= Work order =
Only the lines that contain the string "CROSS" belong in the answer; pull them from the records.

= The data =
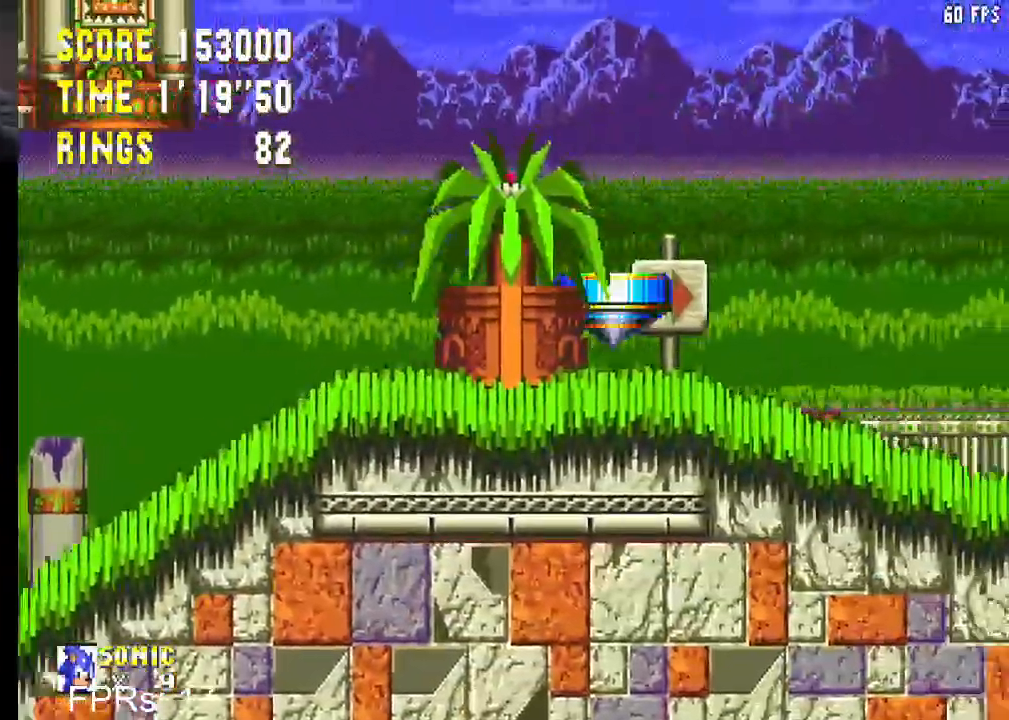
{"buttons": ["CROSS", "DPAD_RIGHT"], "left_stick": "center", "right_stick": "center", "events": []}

==

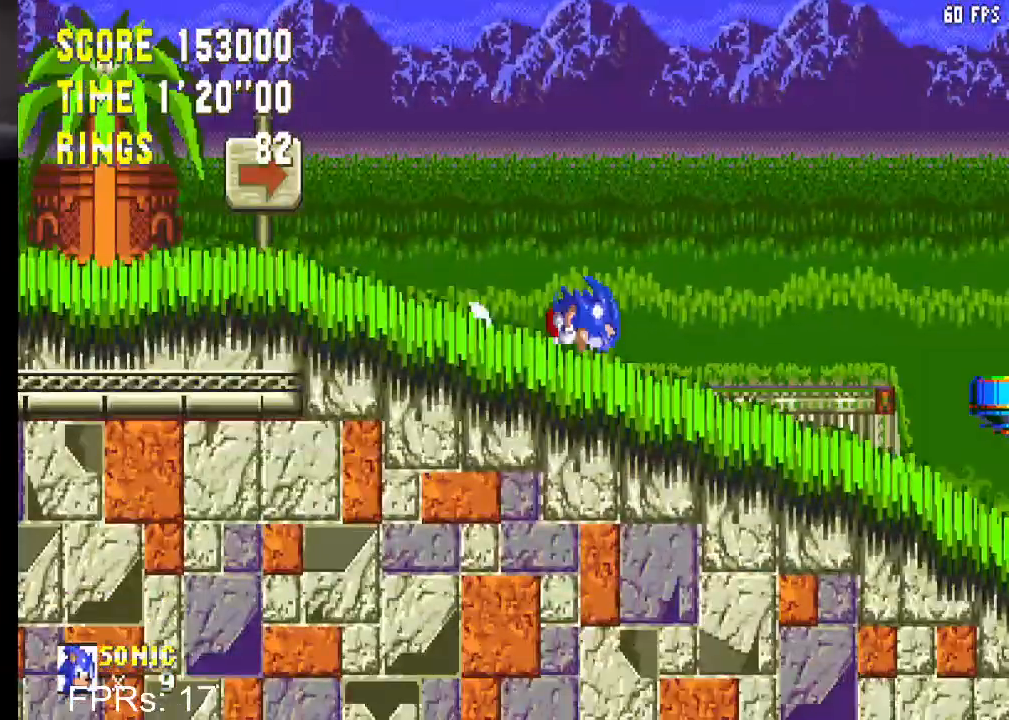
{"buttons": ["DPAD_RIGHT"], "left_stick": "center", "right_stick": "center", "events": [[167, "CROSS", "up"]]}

* * *

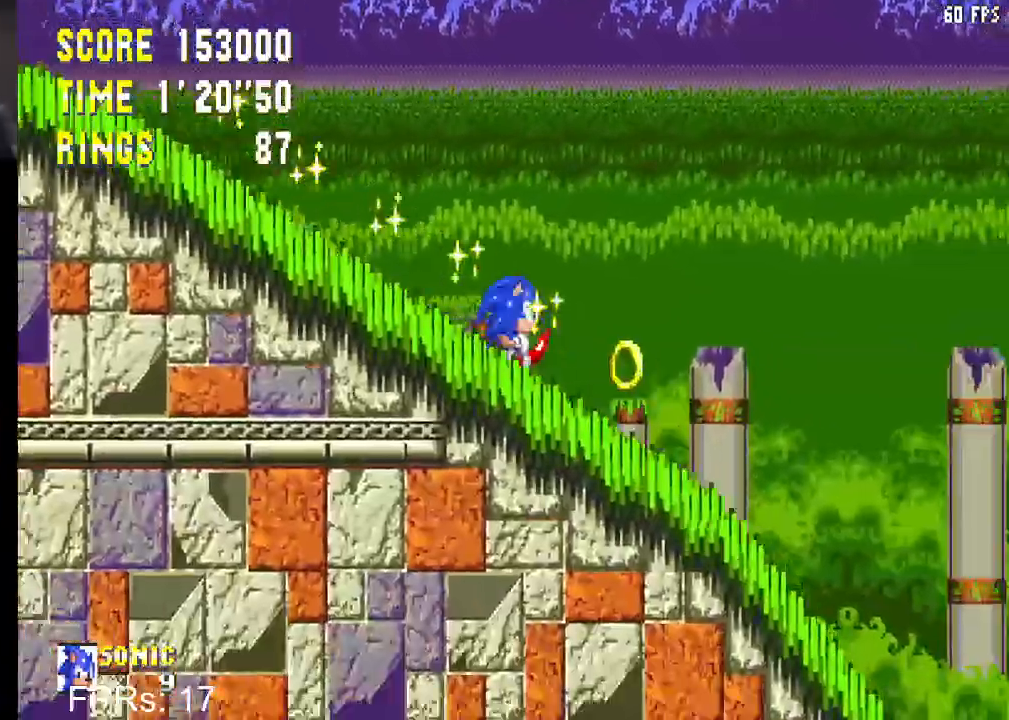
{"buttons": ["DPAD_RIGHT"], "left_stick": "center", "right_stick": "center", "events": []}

= Answer section =
{"buttons": ["CROSS", "DPAD_RIGHT"], "left_stick": "center", "right_stick": "center", "events": []}
{"buttons": ["DPAD_RIGHT"], "left_stick": "center", "right_stick": "center", "events": [[167, "CROSS", "up"]]}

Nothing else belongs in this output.